Although uncertainties about future
climate change exist, both in the magnitude of future greenhouse gas emissions and in modelling the complex climate system, recent scientific advances have allowed scenarios to be developed at a scale suitable
for investigating future regional climates and
impacts. For example, the UKCIP02 scenarios,
developed by the Hadley Centre for Climate
Change and the Tyndall Centre for Climate
Change Research for the UK Climate Impacts Programme (UKCIP), are the most up to date, detailed and reliable scenarios available in the UK (Hulme et al, 2002). The UKCIP02 scenarios report is widely referenced. The
underlying data are used to support ongoing research into climate change im-pacts and
adaptation options, ultimately contributing to better informed decision-making across a wide range of sectors (for example, for
the tourism sector, see: McEvoy et al., submitted). UKCIP have also developed an
accompanying portfolio of tools, including a framework to support decision-making under
conditions of risk and uncertainty (Willows and Connell, 2003).
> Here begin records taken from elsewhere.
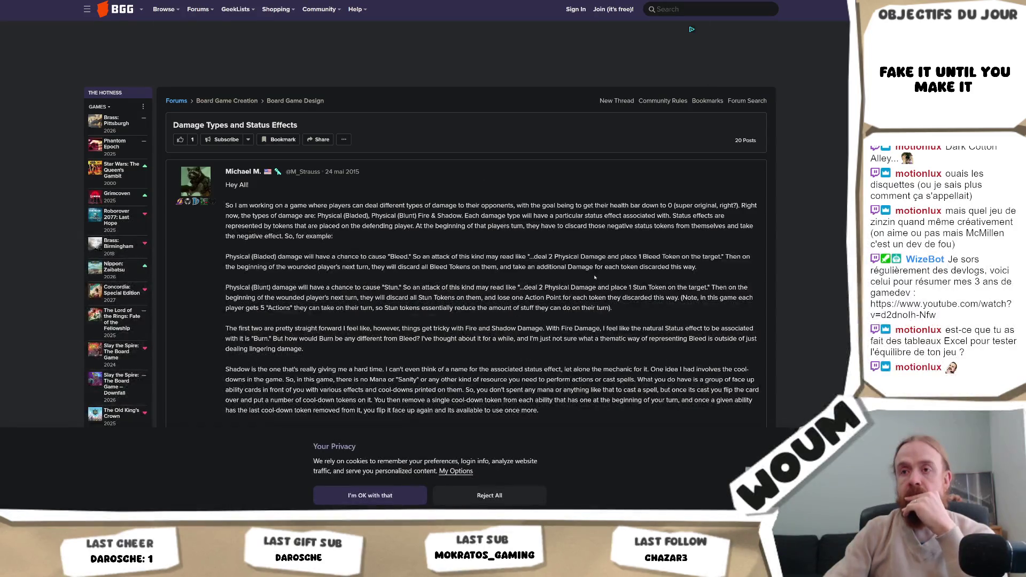
pyautogui.scroll(-4, 623, 255)
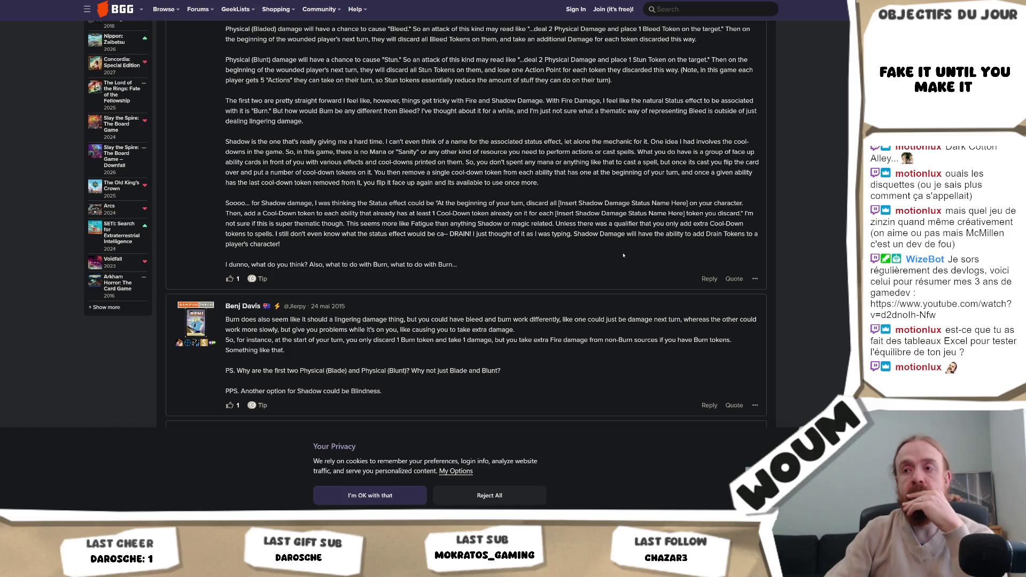
pyautogui.scroll(-2, 623, 256)
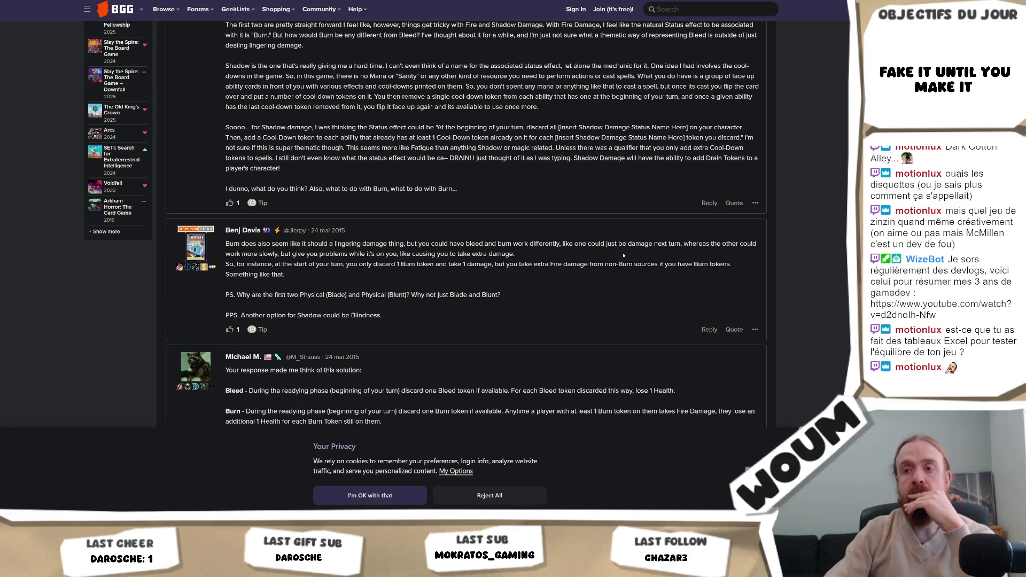
pyautogui.scroll(-2, 623, 256)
The UKCIP02 scenarios indicate that
changes to our climate will start to become
evident by the 2050s, with significant changes occurring by the 2080s. These time scales are seldom in the direct vision of most policy makers: even regional spatial strategies, for
example, which are charged with considering longer-term spatial planning issues in England, currently deal with forward horizons of only 15-20 years. However, it is increasingly recognized that we need to prepare for the
longer-term consequences of climate change.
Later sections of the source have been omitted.